ATFE agent calls because of puritan complaint

Yesterday I got a call from Mike, an ATFE agent from Spokane.  AGENT, not inspector.

On December 28th of last year I took my cousin Julia on a Boomershoot Adventure at a local gravel pit.  As we were finishing up somebody that lived nearby showed up to complain about the explosions.  Ry and Lyle tried to talk to him but he wasn’t interested in listening.  He finally took down my license plate number and left.

The agent wanted to know what was going on.  I asked if he knew that I had a license to manufacture explosives.  He said no and I gave him my ATFE type 20 license to manufacture number and told him Sue (an inspector who works on the Spokane office and he knows) is coming down to inspect my new magazine next week and that she could probably give him more background on me if he wanted it.  He wanted to know what type of explosives we had and if anyone else had explosives.  I said a friend, Ry Jones, helped me mix them on site but we didn’t transport anything like that on the road.  He also wanted to know about a “boomer club”.  I told him a rough overview of the Boomershoot and directed him to  He said that the guy seemed pretty determined to try and “do something” and that we might want to find another place to set things off.  I suspect the neighbor guy didn’t get any satisfaction from the local sheriff and so he contacted the ATF.
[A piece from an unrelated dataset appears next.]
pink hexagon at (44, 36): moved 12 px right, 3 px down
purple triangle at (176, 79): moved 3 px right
I told him that we talked to the guy but nothing we could say could make him happy.  I also said we had talked to the owner of the pit and he didn’t have problem with it.  He thanked me for answering his questions and I told him to call me anytime something came up because I didn’t want to cause any problems and wanted to avoid stepping on people’s toes.

I decided the neighbor must be a puritan, a guy who is afraid that someone somewhere is having fun.  The ATFE guy seemed nice enough though.  The phone call was nice, much better than a visit from the SWAT team.